Tumor cell lines are not homogeneous cell populations. Experiments with SCLC cells suggest (at least) two possibilities:
The "fractal model": The total cell population consists of single cells with varying doubling times (hours to weeks). However, each single cell is able to regenerate the entire pattern of varying doubling times through successive cell divisions (Fig. 4A). This is analogous to the self-similarity of fractals.
The "non-classical stem cell model": The whole cell population consists of two subpopulations that can be generated, at least partially, from each other via cell division. The first one divides quickly and possesses a limited proliferation potential, whereas the second one divides slowly but indefinitely. In the context of a linear stem cell model the first subpopulation corresponds to "transient amplifying cells", the second one to "classical stem cells" (Fig. 4B).
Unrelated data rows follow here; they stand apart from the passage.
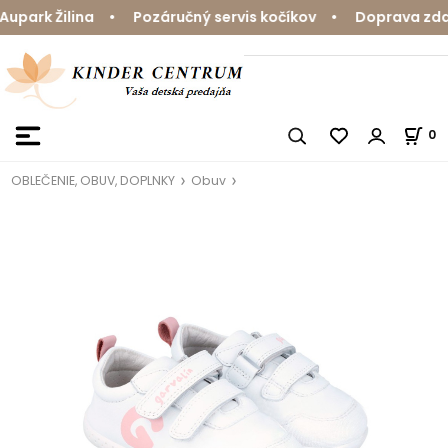
park Žilina • Pozáručný servis kočíkov • Doprava zdarm
0
OBLEČENIE, OBUV, DOPLNKY
Obuv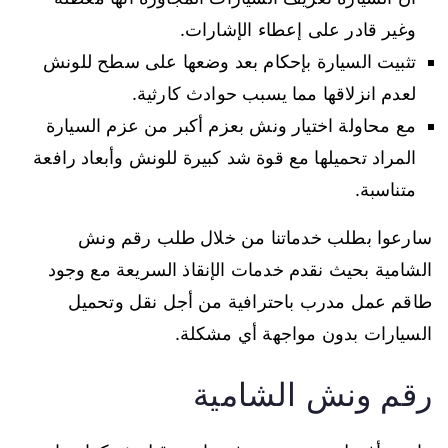
وغير قادر على إعطاء الإشارات.
تثبيت السيارة بإحكام بعد وضعها على سطح للونش
لعدم انزلاقها مما يسبب حوادث كارثية.
مع محاولة اختيار ونش بعزم أكبر من عزم السيارة
المراد تحميلها مع قوة شد كبيرة للونش وأبعاد رافعة
متناسبة.
سارعوا بطلب خدماتنا من خلال طلب رقم ونش
الشامية بحيث نقدم خدمات الإنقاذ السريعة مع وجود
طاقم عمل مدرب باحترافية من أجل نقل وتحميل
السيارات بدون مواجهة أي مشكلة.
رقم ونش الشامية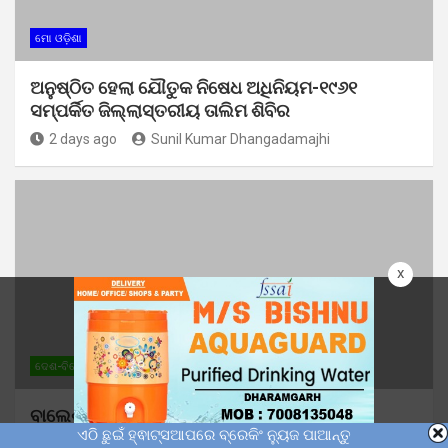
ମୋ ଓଡ଼ିଶା
ଅନୁଷ୍ଠିତ ହେଲା ଯୌତୁକ ନିଷେଧ ଅଧିନିୟମ-୧୯୬୧
ସମ୍ପର୍କିତ ଜିଲ୍ଲାସ୍ତରୀୟ ତାଲିମ ଶିବିର
2 days ago
Sunil Kumar Dhangadamajhi
x
ଦେଶ-ବିଦେଶ
ମୋ ଓଡ଼ିଶା
ରାଜନୀତି
ବାଲେଶ୍ୱରର ବିକାଶ ପ୍ରସଙ୍ଗ ନେଇ କେନ୍ଦ୍ର
ଏଠି ଛୁଇଁ ହ୍ଵାଟ୍ସଆପରେ ବ୍ରେକିଂ ନ୍ୟୁଜ ପାଆନ୍ତୁ
ଗୃହମନ୍ତ୍ରୀ ଅମିତ ଶାହଙ୍କ ସହ ଆଲୋଚନା କଲେ ପୂର୍ବତନ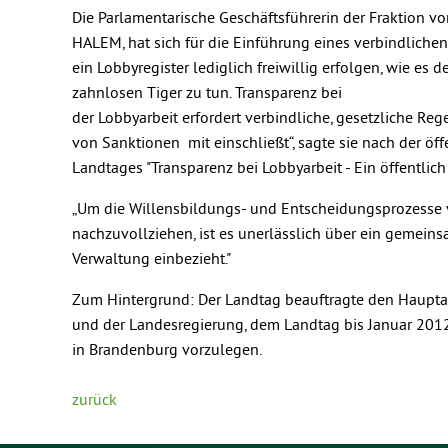
Die Parlamentarische Geschäftsführerin der Fraktio
HALEM, hat sich für die Einführung eines verbindliche
ein Lobbyregister lediglich freiwillig erfolgen, wie es 
zahnlosen Tiger zu tun. Transparenz bei
der Lobbyarbeit erfordert verbindliche, gesetzliche R
von Sanktionen mit einschließt“, sagte sie nach der 
Landtages "Transparenz bei Lobbyarbeit - Ein öffentlich
„Um die Willensbildungs- und Entscheidungsprozesse 
nachzuvollziehen, ist es unerlässlich über ein gemei
Verwaltung einbezieht."
Zum Hintergrund: Der Landtag beauftragte den Haupta
und der Landesregierung, dem Landtag bis Januar 2012 
in Brandenburg vorzulegen.
zurück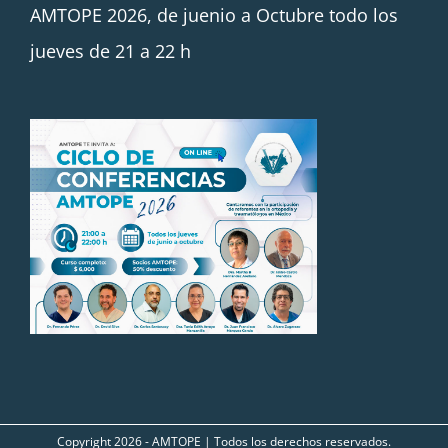
AMTOPE 2026, de juenio a Octubre todo los
jueves de 21 a 22 h
Copyright
2026 - AMTOPE | Todos los derechos reservados.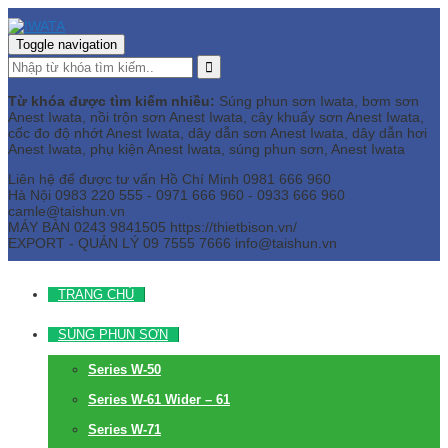
Toggle navigation
Từ khóa được tìm kiếm nhiều:
Súng phun sơn Iwata, bơm sơn
Anest Iwata, nồi trộn sơn Anest Iwata, cây khuấy sơn Anest Iwata,
cốc đo độ nhớt Anest Iwata, dây dẫn sơn Anest Iwata, dây dẫn hơi
Anest Iwata, phụ kiện Anest Iwata, súng phun sơn, Anest Iwata
Liên hệ để được tư vấn
Hồ Chí Minh
0981 666 960
Hà Nội
0983 220 555 - 0971 666 960 - 0933 666 960
camle@taishun.vn
MÁY BÀN
0243 9841505 https://thietbison.vn/
EXPORT - QUẢN LÝ
09 7555 7666
info@taishun.vn
TRANG CHỦ
SÚNG PHUN SƠN
Series W-50
Series W-61 Wider – 61
Series W-71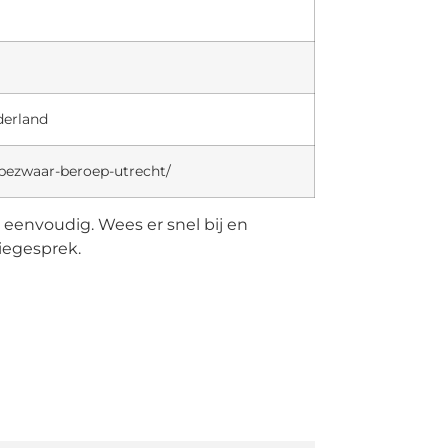
derland
/bezwaar-beroep-utrecht/
u eenvoudig. Wees er snel bij en
tiegesprek.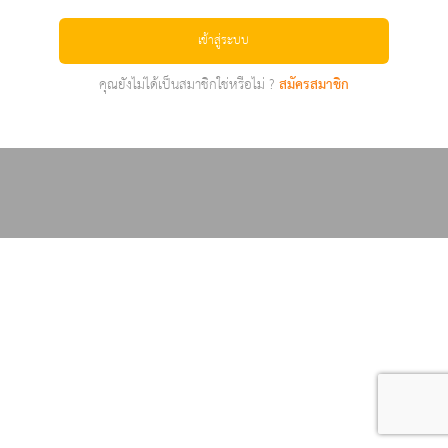
เข้าสู่ระบบ
คุณยังไม่ได้เป็นสมาชิกใช่หรือไม่ ?
สมัครสมาชิก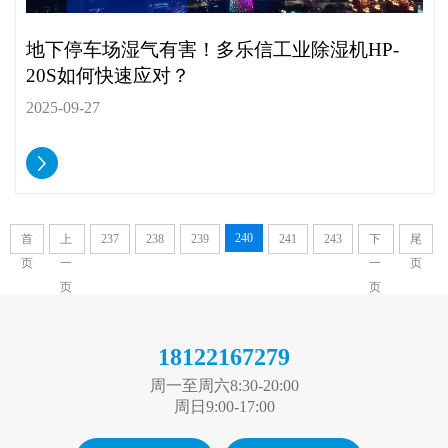
地下停车场湿气有害！多乐信工业除湿机HP-
20S如何快速应对？
2025-09-27
240
首
上
237
238
239
241
243
下
尾
页
一
一
页
页
页
18122167279
周一至周六8:30-20:00
周日9:00-17:00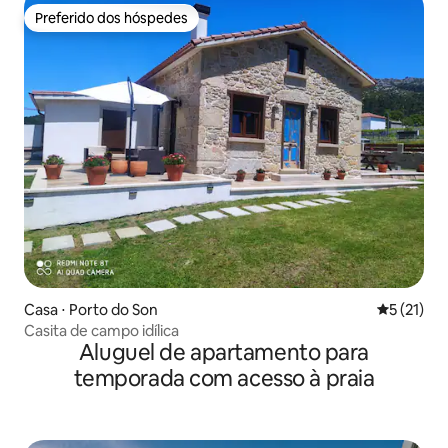
Preferido dos hóspedes
Preferido dos hóspedes
Casa ⋅ Porto do Son
5 de uma a
5 (21)
Casita de campo idílica
Aluguel de apartamento para
temporada com acesso à praia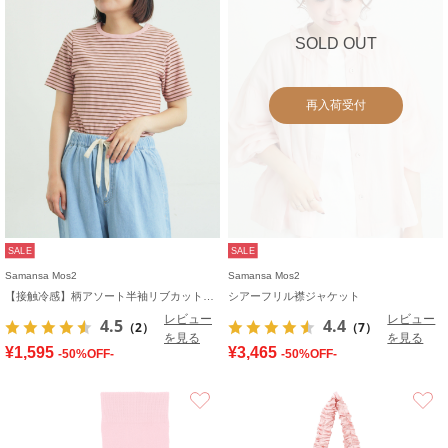
SOLD OUT
再入荷受付
SALE
SALE
Samansa Mos2
Samansa Mos2
【接触冷感】柄アソート半袖リブカットソー
シアーフリル襟ジャケット
レビュー
レビュー
4.5
4.4
（2）
（7）
を見る
を見る
¥1,595
¥3,465
-50%OFF-
-50%OFF-
お気に入り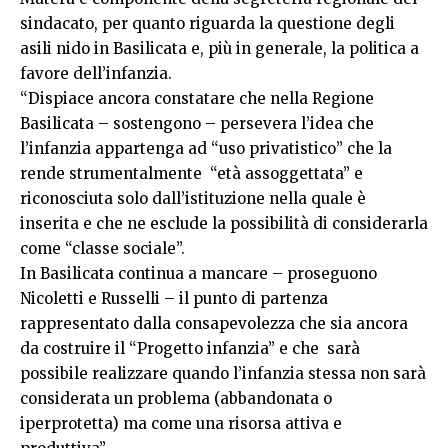
sindacato, per quanto riguarda la questione degli
asili nido in Basilicata e, più in generale, la politica a
favore dell’infanzia.
“Dispiace ancora constatare che nella Regione
Basilicata – sostengono – persevera l’idea che
l’infanzia appartenga ad “uso privatistico” che la
rende strumentalmente “età assoggettata” e
riconosciuta solo dall’istituzione nella quale è
inserita e che ne esclude la possibilità di considerarla
come “classe sociale”.
In Basilicata continua a mancare – proseguono
Nicoletti e Russelli – il punto di partenza
rappresentato dalla consapevolezza che sia ancora
da costruire il “Progetto infanzia” e che sarà
possibile realizzare quando l’infanzia stessa non sarà
considerata un problema (abbandonata o
iperprotetta) ma come una risorsa attiva e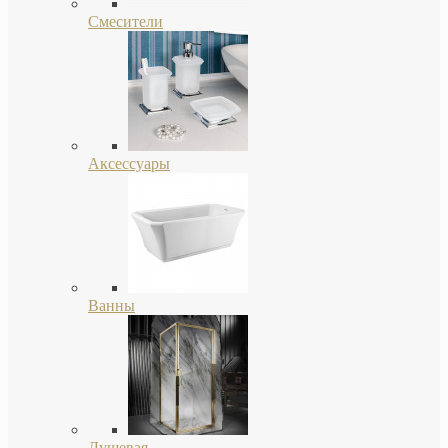
Смесители
Аксессуары
Ванны
Душевая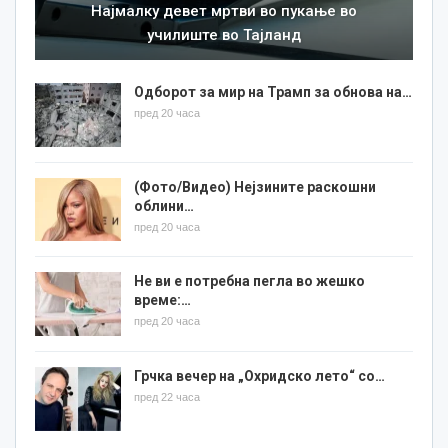
Најмалку девет мртви во пукање во
училиште во Тајланд
Одборот за мир на Трамп за обнова на…
пред 20 часа
(Фото/Видео) Нејзините раскошни
облини…
пред 20 часа
Не ви е потребна пегла во жешко
време:…
пред 20 часа
Грчка вечер на „Охридско лето“ со…
пред 22 часа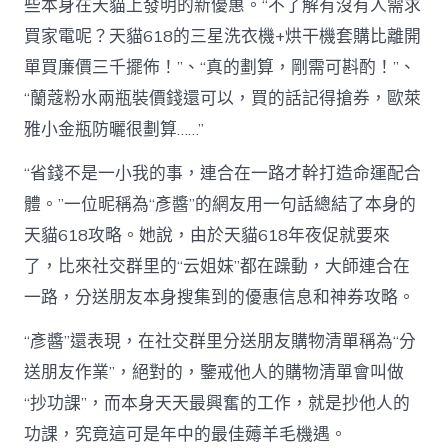
些本身在天貓上發明的新優惠。“不了解有沒有人需求
買家電呢？天貓618的三星洗衣機+烘干機套購比離開
單買廉價三千擺佈！”、“真的劃算，剛需可斟酌！”、
“蘭蔻粉水兩瓶裝價錢還可以，買的話記得搶券，歐萊
雅小金瓶防曬很劃算……”
“省錢不是一小我的事，連合在一路才幹打造命運配合
體。”一位昵稱為“彥醬”的網友用一句話總結了本身的
天貓618攻略。她說，由於天貓618年夜促就要來
了，比來社交群里的“云姐妹”都在躁動，大師連合在
一路，分送朋友本身搜集到的優惠信息和神券攻略。
“彥醬”還表現，在社交群里分送朋友購物清單稱為“分
送朋友作業”，絕對的，鑒戒他人的購物清單會叫做
“抄功課”，而本身天天最興奮的工作，就是抄他人的
功課，究竟這可是年中的最佳薅羊毛機遇。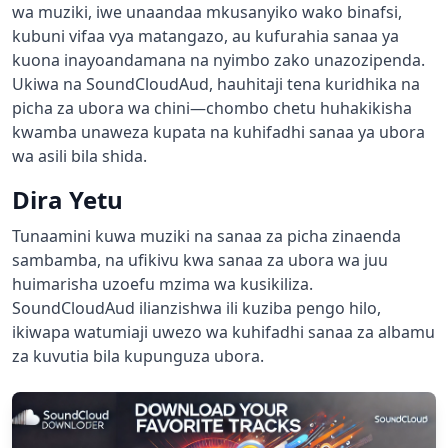
wa muziki, iwe unaandaa mkusanyiko wako binafsi,
kubuni vifaa vya matangazo, au kufurahia sanaa ya
kuona inayoandamana na nyimbo zako unazozipenda.
Ukiwa na SoundCloudAud, hauhitaji tena kuridhika na
picha za ubora wa chini—chombo chetu huhakikisha
kwamba unaweza kupata na kuhifadhi sanaa ya ubora
wa asili bila shida.
Dira Yetu
Tunaamini kuwa muziki na sanaa za picha zinaenda
sambamba, na ufikivu kwa sanaa za ubora wa juu
huimarisha uzoefu mzima wa kusikiliza.
SoundCloudAud ilianzishwa ili kuziba pengo hilo,
ikiwapa watumiaji uwezo wa kuhifadhi sanaa za albamu
za kuvutia bila kupunguza ubora.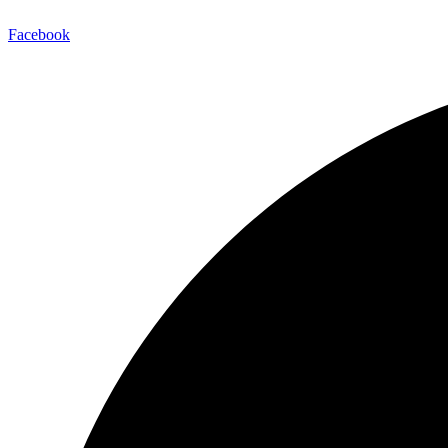
Facebook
Figure 4A: Fractal model - In the entire population, individual cells divide with different rates (here shown as a Gaussian distribution). From the descendants of a single cell, the entire variations in doubling times can be regenerated.
Figure 4B: Non-classical stem cell model - cell lines consist of two subpopulations that differ in their replication potential (limited vs. unlimited.) and their doubling time (fast vs. slow). During cell division, a daughter cell may gain properties of the other subpopulation, in particular, it may develop into a secondary stem cell (red ellipse). This possibility is not considered in the classical stem cell model.